Do this:
Copy the listing below with every "common name" replaced by "vernacular name", leaving everything else unchanged. Leave the pictures out of your copy.

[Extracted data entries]
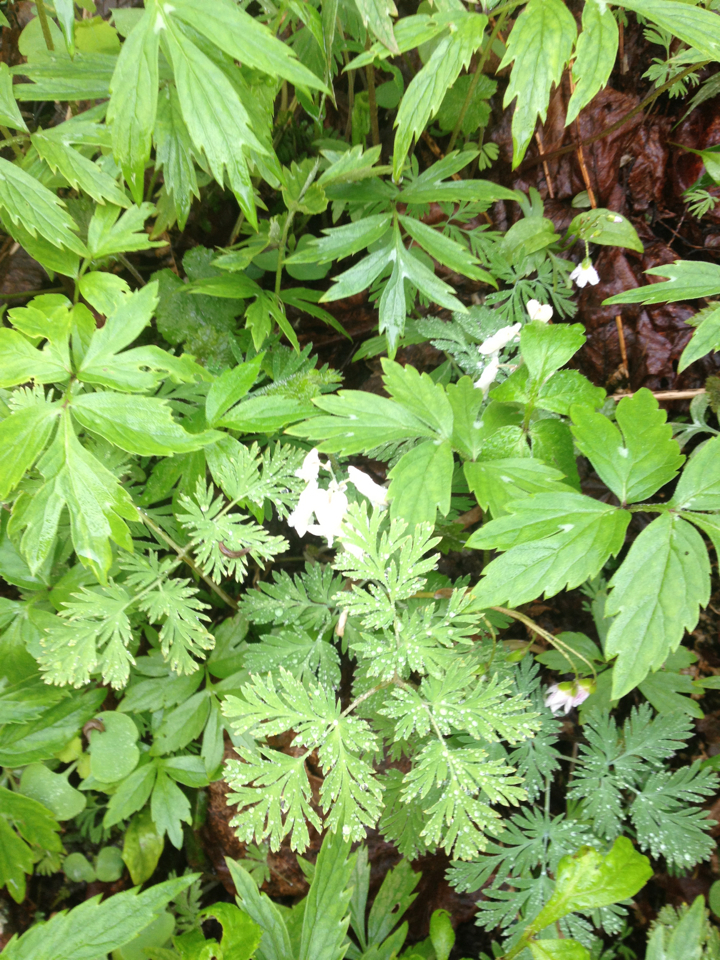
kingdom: Plantae
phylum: Tracheophyta
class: Magnoliopsida
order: Ranunculales
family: Papaveraceae
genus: Dicentra
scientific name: Dicentra canadensis
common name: Squirrel-corn
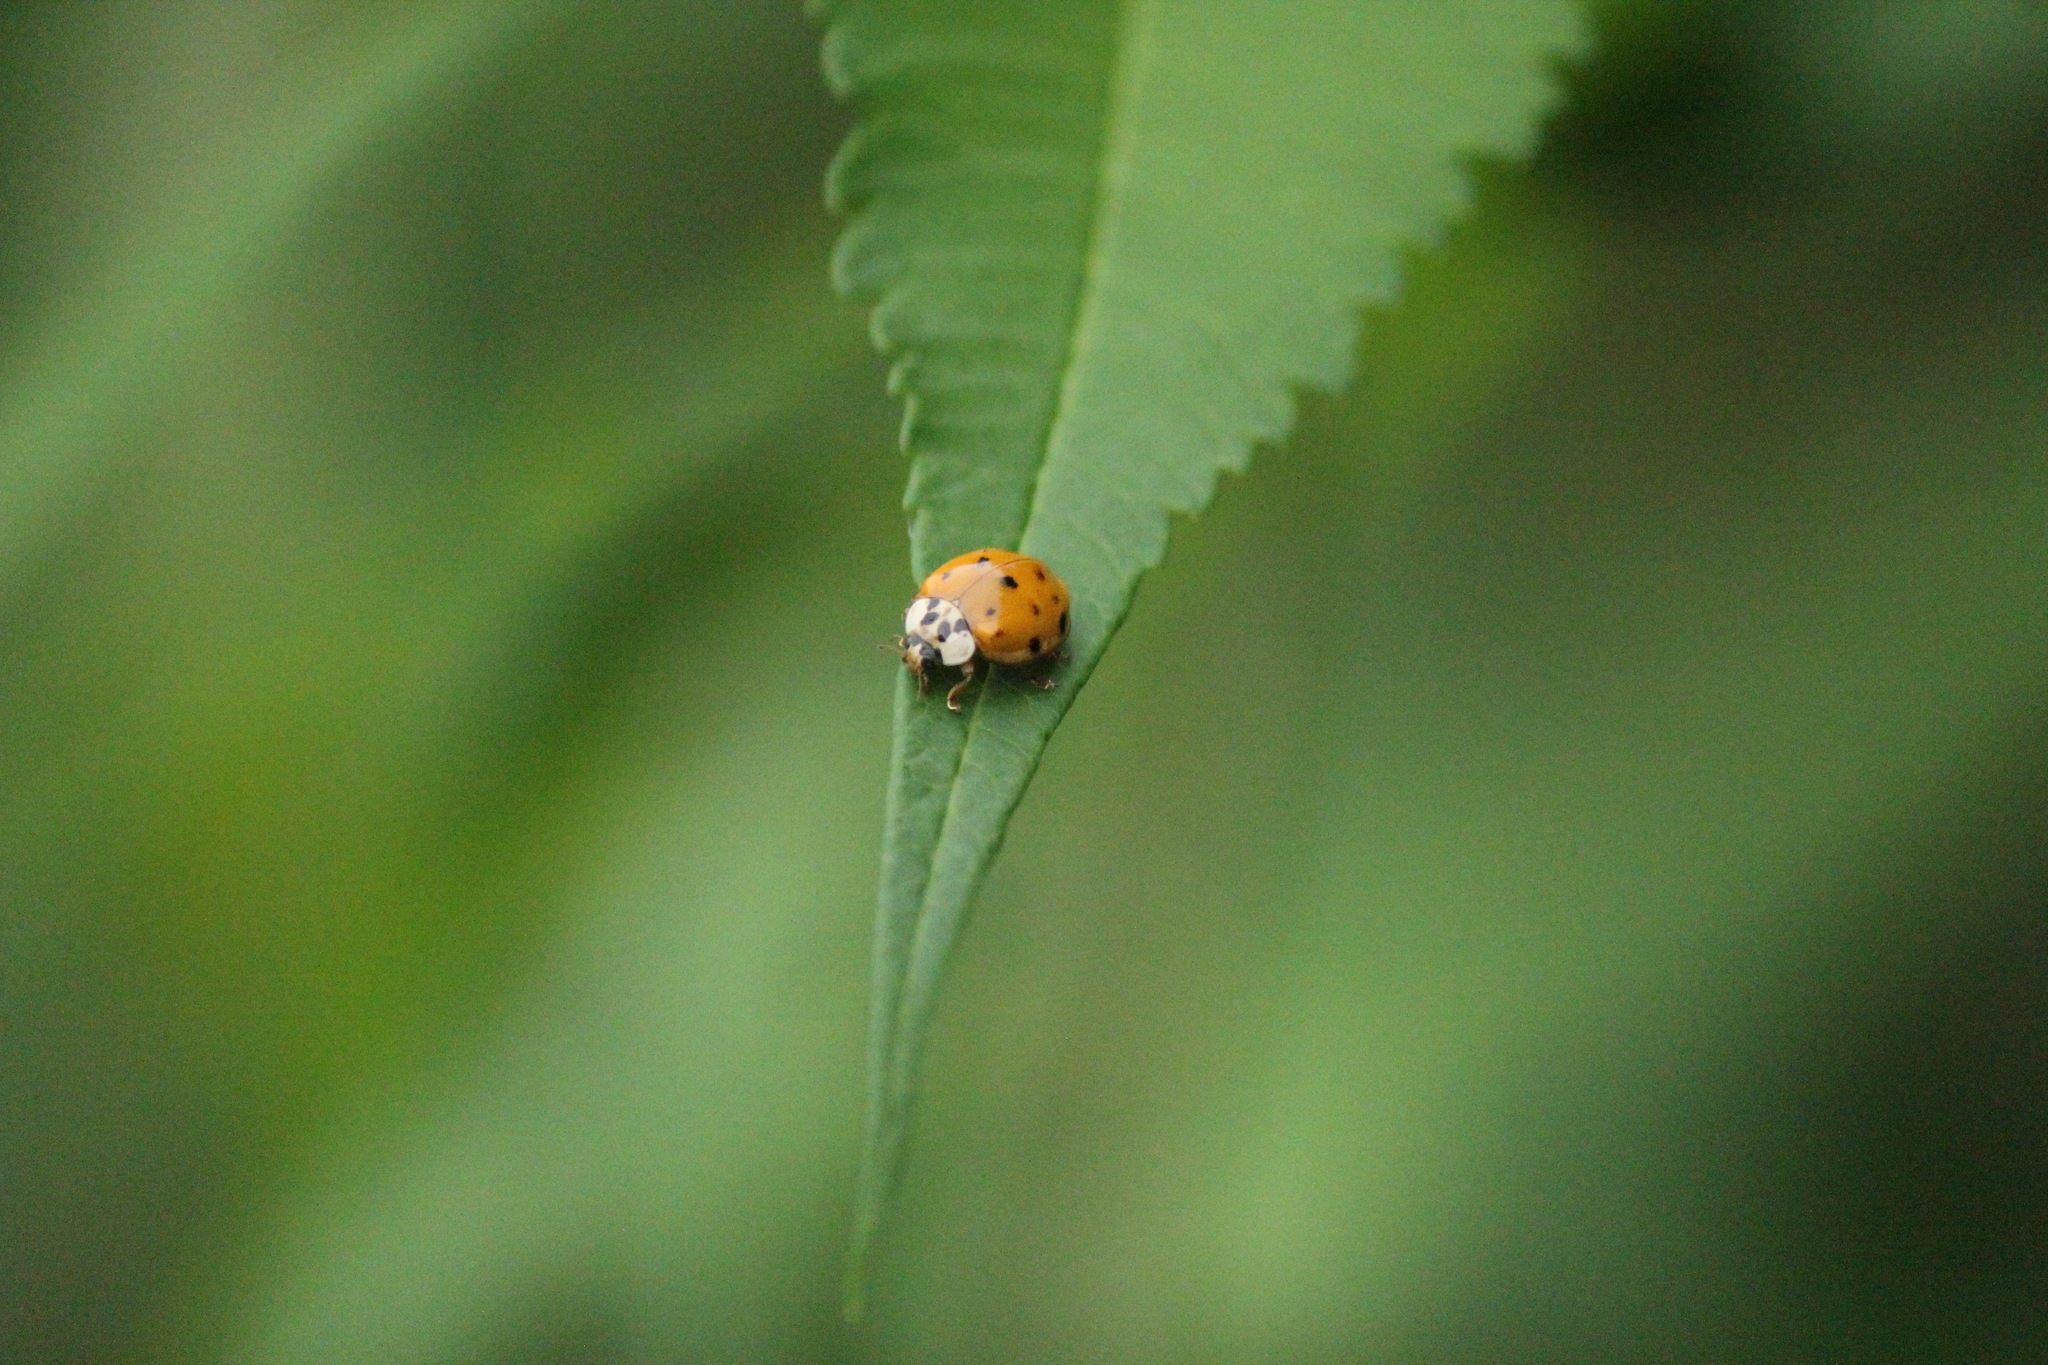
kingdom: Animalia
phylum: Arthropoda
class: Insecta
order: Coleoptera
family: Coccinellidae
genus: Harmonia
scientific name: Harmonia axyridis
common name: Harlequin ladybird
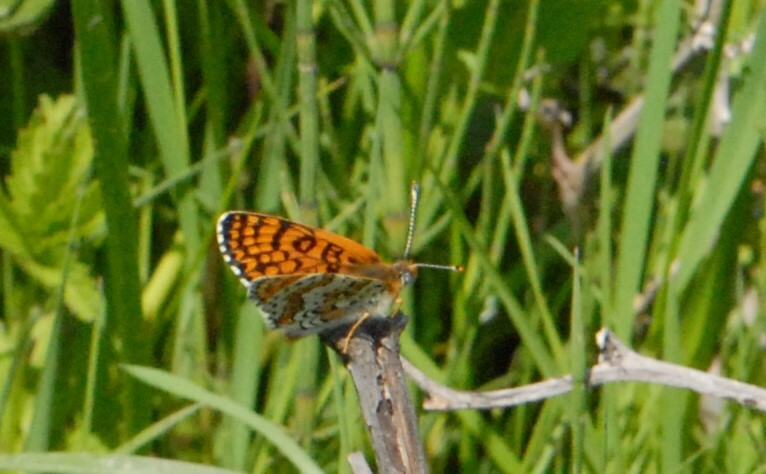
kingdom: Animalia
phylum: Arthropoda
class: Insecta
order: Lepidoptera
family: Nymphalidae
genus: Melitaea
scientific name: Melitaea cinxia
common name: Glanville fritillary
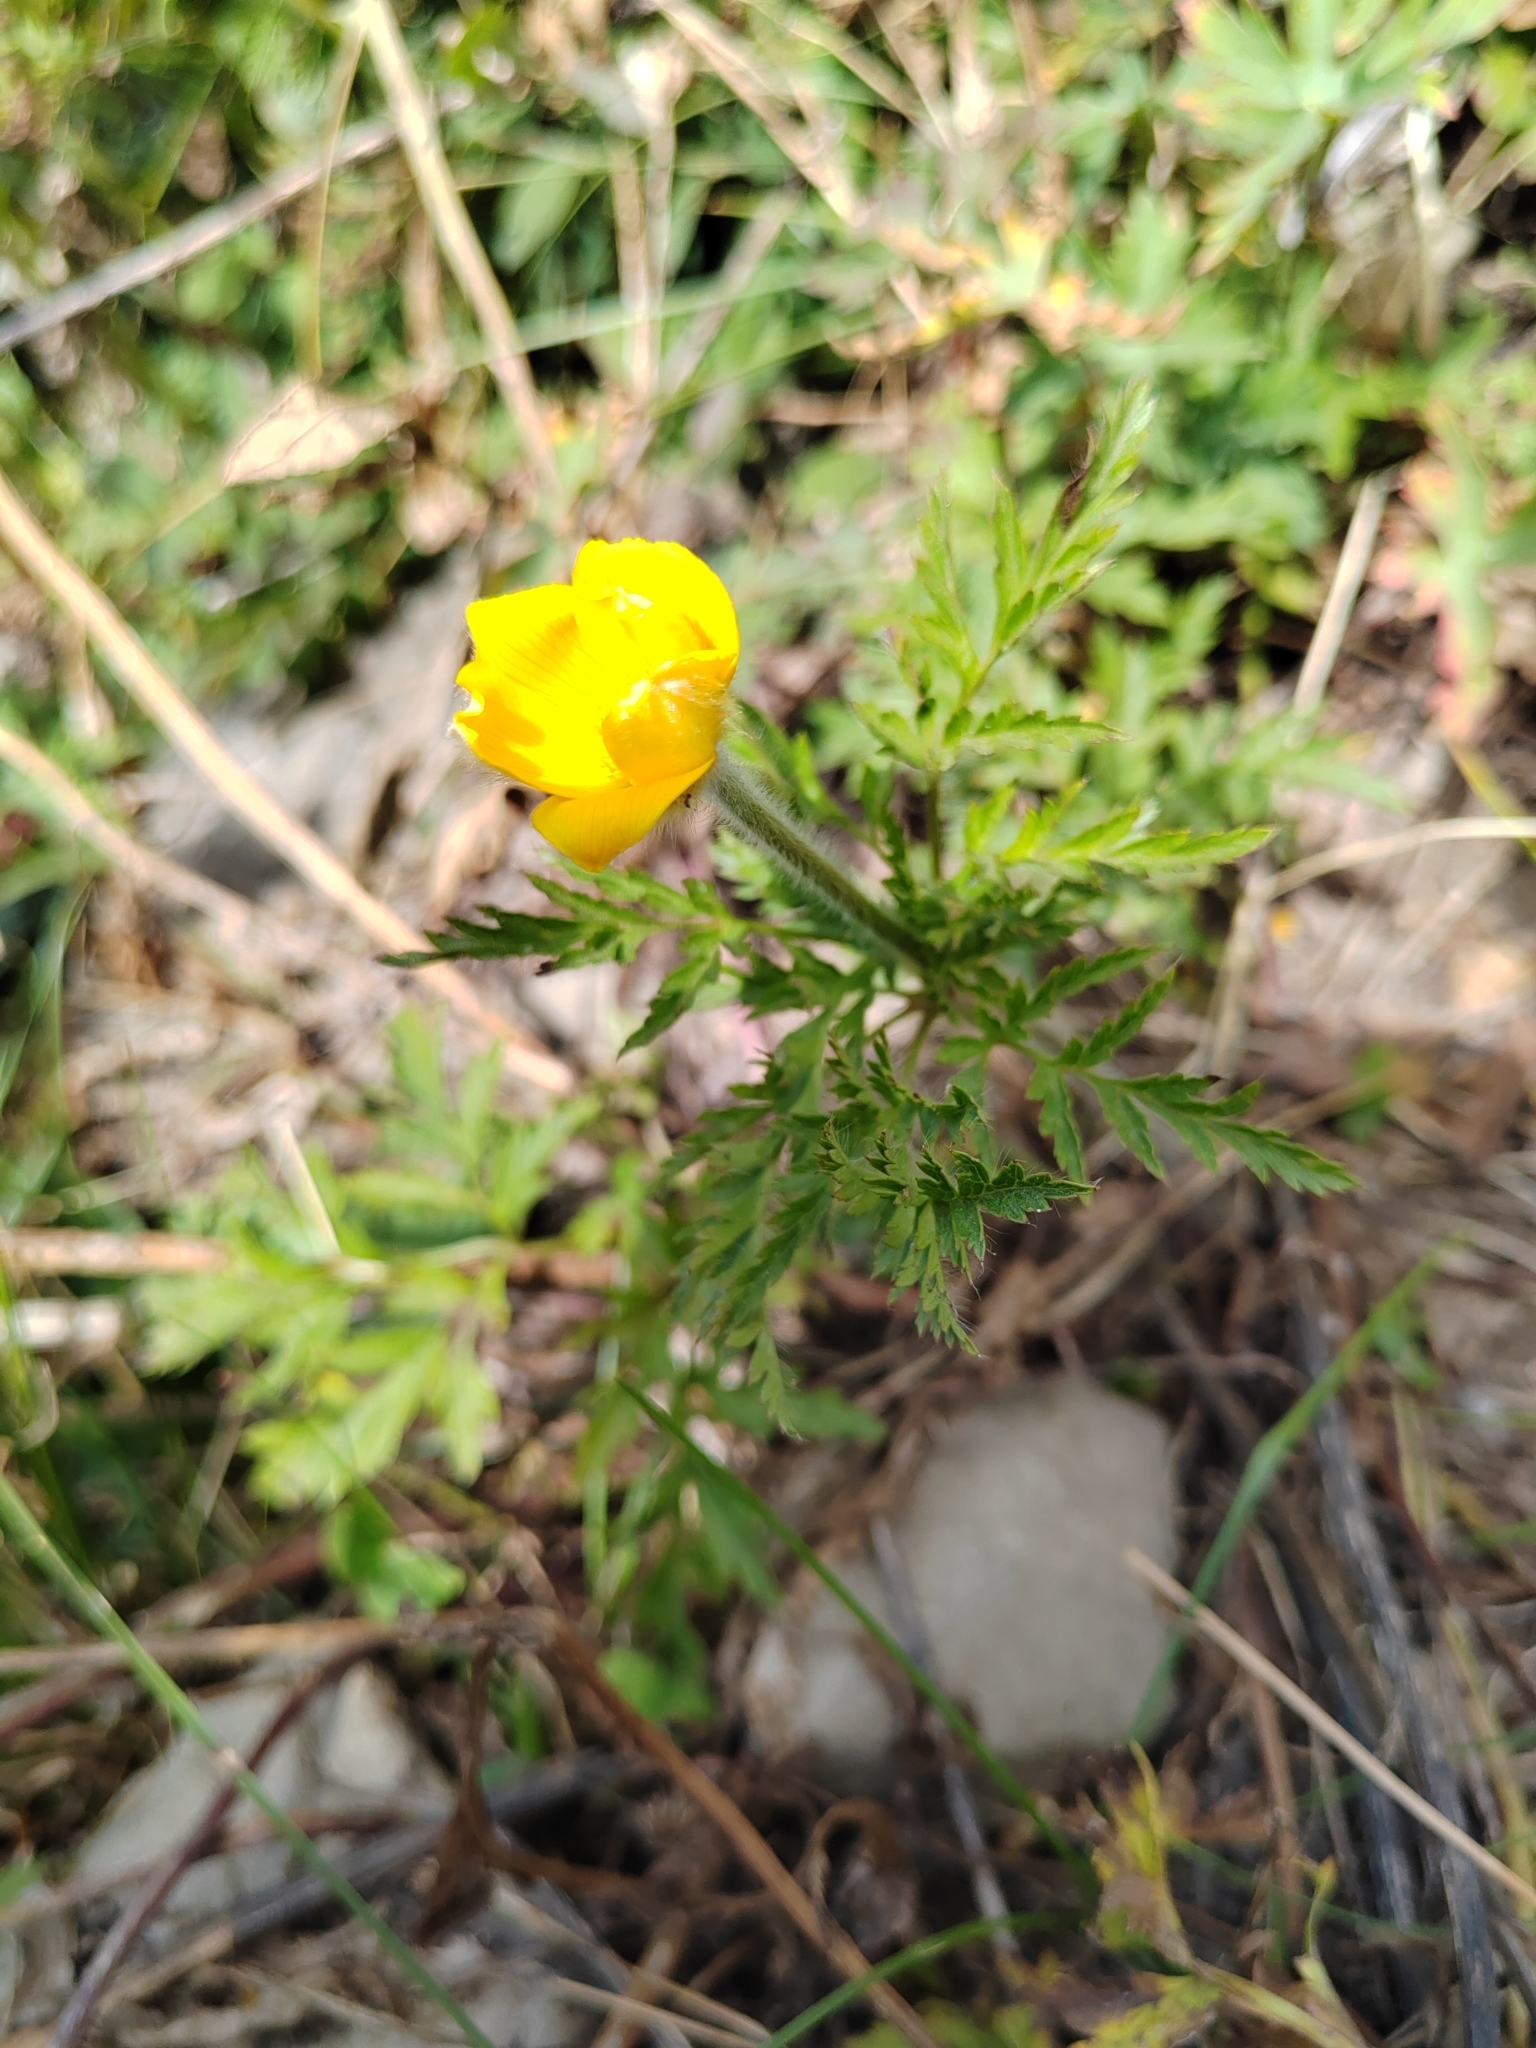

Full solution:
kingdom: Plantae
phylum: Tracheophyta
class: Magnoliopsida
order: Ranunculales
family: Papaveraceae
genus: Dicentra
scientific name: Dicentra canadensis
vernacular name: Squirrel-corn
kingdom: Animalia
phylum: Arthropoda
class: Insecta
order: Coleoptera
family: Coccinellidae
genus: Harmonia
scientific name: Harmonia axyridis
vernacular name: Harlequin ladybird
kingdom: Animalia
phylum: Arthropoda
class: Insecta
order: Lepidoptera
family: Nymphalidae
genus: Melitaea
scientific name: Melitaea cinxia
vernacular name: Glanville fritillary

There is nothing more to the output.